Capitalism where the risk-takers enjoy the gains, but The People absorb the losses is not Capitalism. It's called Fascism. And no, that's not hyperbole...it's the actual term for what you describe:
"...the State pays for the blunders of private enterprise... Profit is private and individual. Loss is public and social." --Gaetano Salvemini
No thanks. If you want to take risks and reap the rewards, be my guest--I'm all for it and I'll cheer for you, but don't come to me to cover your losses.
Every bank in the country invests in agency paper. Even those that do not do so directly are exposed to it at second order, because they hold claims against other institutions that invest in agency paper. You don't have any bank account, unless your bank has assets to match its liability to you. And it has no assets, unless those it holds claims against, can pay it.
The entire capital of the US banking system is a little less than $1 trillion.
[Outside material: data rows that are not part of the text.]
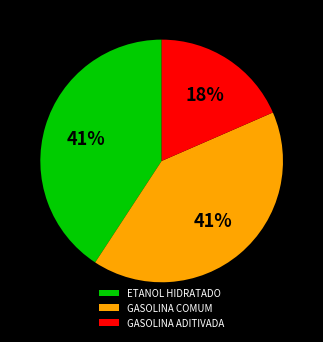

Which slice is the smallest?

GASOLINA ADITIVADA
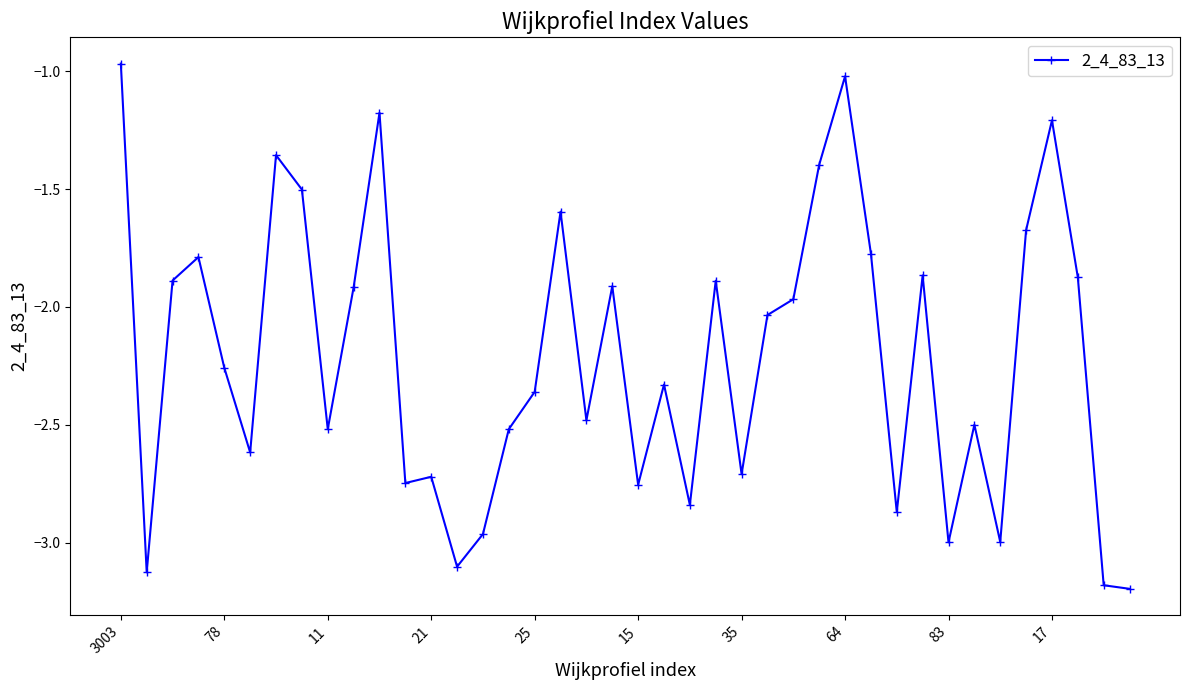

True or false: there are more than 1 points higher than both neighbors.

True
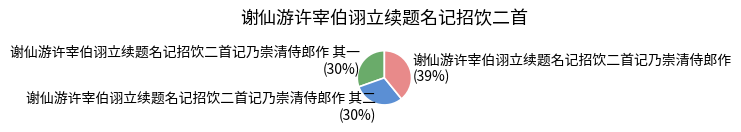

Is 谢仙游许宰伯诩立续题名记招饮二首记乃崇清侍郎作 其二 the majority of the pie?

No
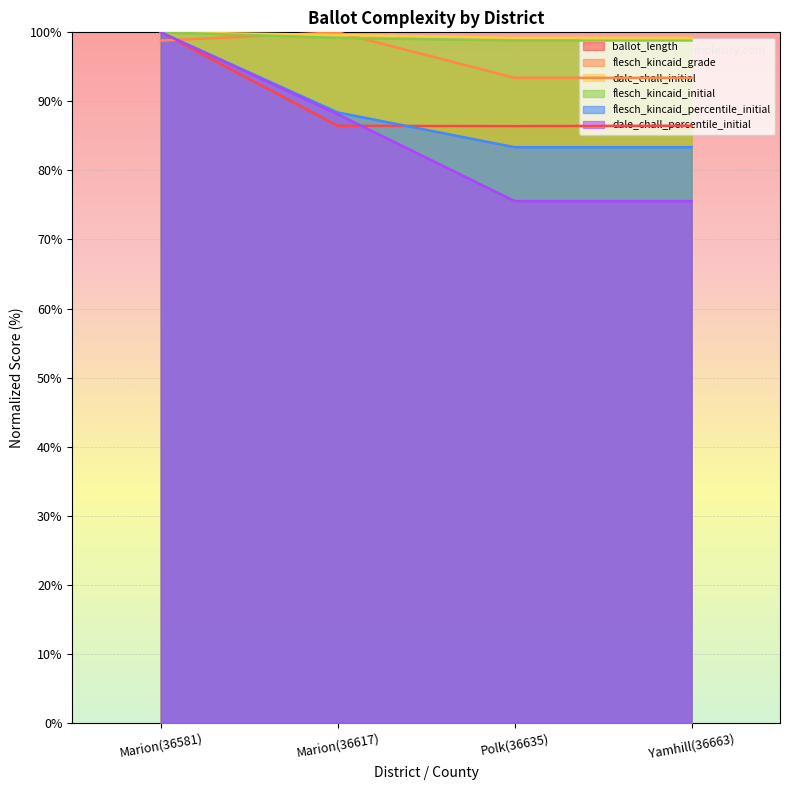

Reading right to left, list all the values displayed in this chart.

ballot_length: Yamhill(36663)=86.5	Polk(36635)=86.4	Marion(36617)=86.5	Marion(36581)=100.0
flesch_kincaid_grade: Yamhill(36663)=93.4	Polk(36635)=93.4	Marion(36617)=100.0	Marion(36581)=98.8
dale_chall_initial: Yamhill(36663)=99.2	Polk(36635)=99.2	Marion(36617)=99.6	Marion(36581)=100.0
flesch_kincaid_initial: Yamhill(36663)=98.8	Polk(36635)=98.8	Marion(36617)=99.2	Marion(36581)=100.0
flesch_kincaid_percentile_initial: Yamhill(36663)=83.4	Polk(36635)=83.4	Marion(36617)=88.4	Marion(36581)=100.0
dale_chall_percentile_initial: Yamhill(36663)=75.6	Polk(36635)=75.6	Marion(36617)=88.1	Marion(36581)=100.0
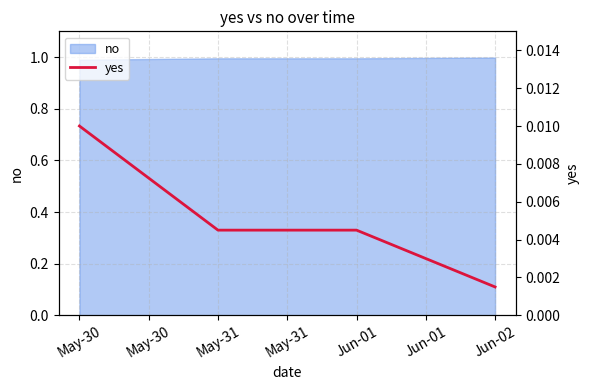

Is it true that no equals 0.6 at Jun-01?

False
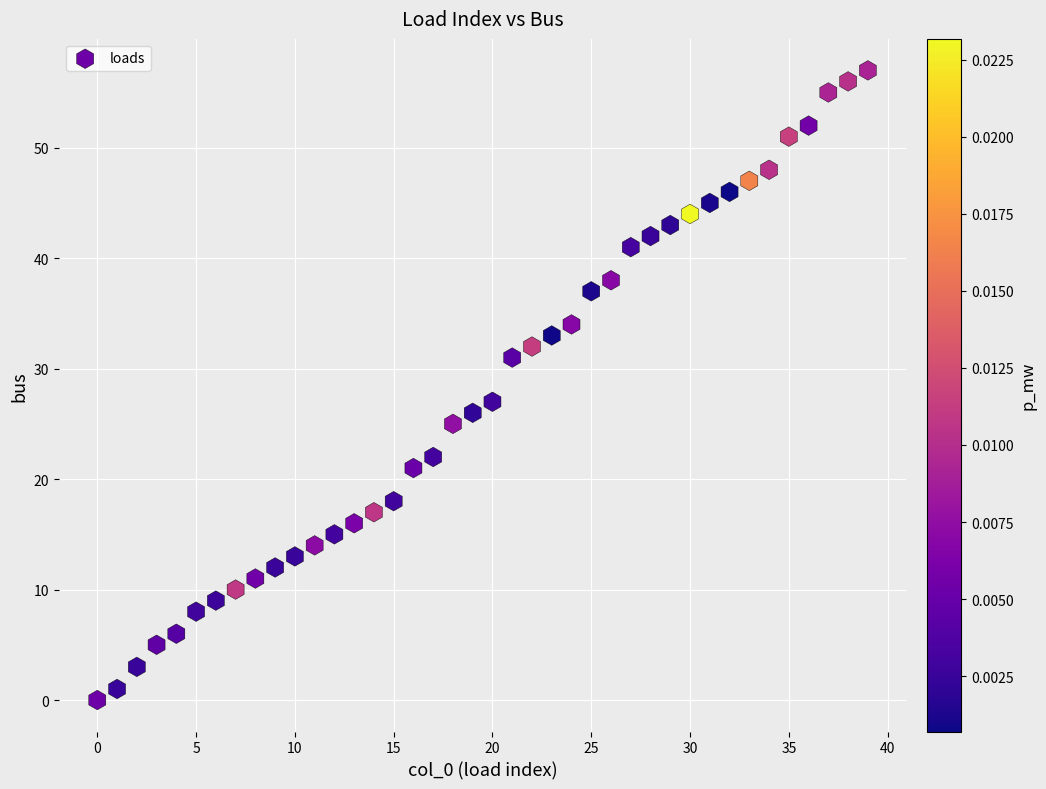

What Y value in the scatter plot is closest to 28?

27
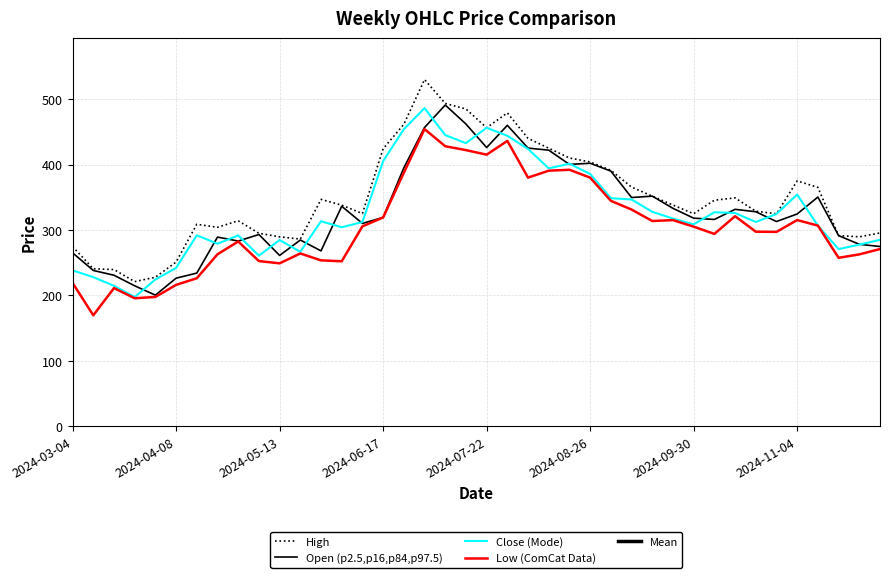

Which series has the largest total across all categories?

Mean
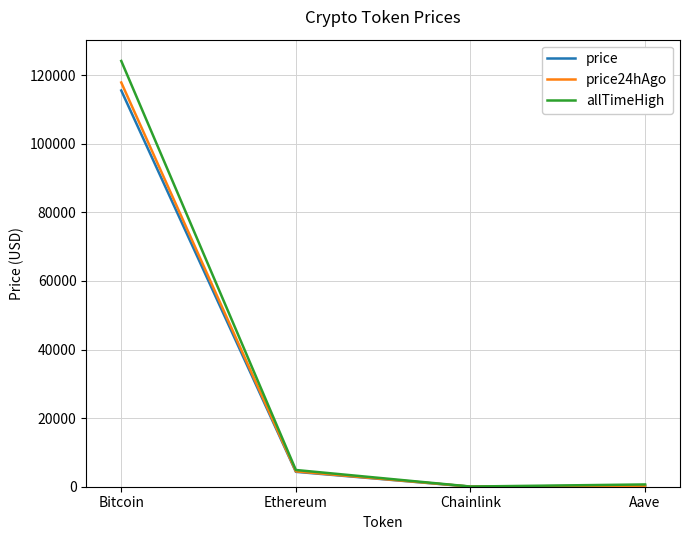

Where is the first local minimum for price24hAgo?

Chainlink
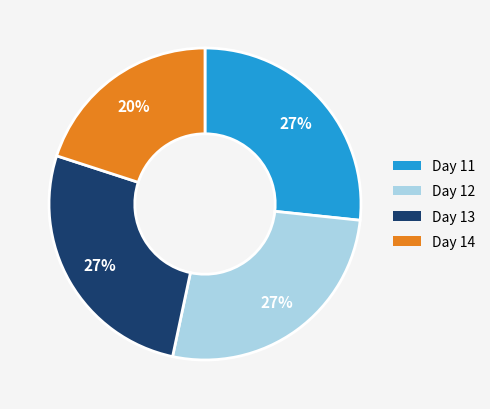

To the nearest percent, what is the difference between the largest and smallest slice percentages?

7%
That supports a money supply of $7.7 trillion. Agency paper is $5.3 trillion. Freeze the latter, even if eventually most of it can be realized, and there isn't a solvent bank in the country.
The ones running that risk are not restricted to some small class of investors in this or that stock. It is everyone who trusts a bank to pay them back. When you leave money at a bank, you are taking risks for the sake of a gain, too - the gain of a useful form of money, etc. And that is the risk under discussion.
What happens to the shareholders of Fannie and Freddie is a matter of complete indifference, in public policy terms. But failure of their *debts*, failure to meet *creditor* demands on them, means the money supply is gone and the backing system is gone and everyone you know is broke.
Which is what the Treasury, Fed, president, and congress, decided over the weekend not to let happen on Monday.
If they did nothing, it would happen, by Friday or so.
GM and Ford are likely to be next, incidentally. This isn't remotely over, and it isn't remotely about gains or losses to tiny groups of shareholders.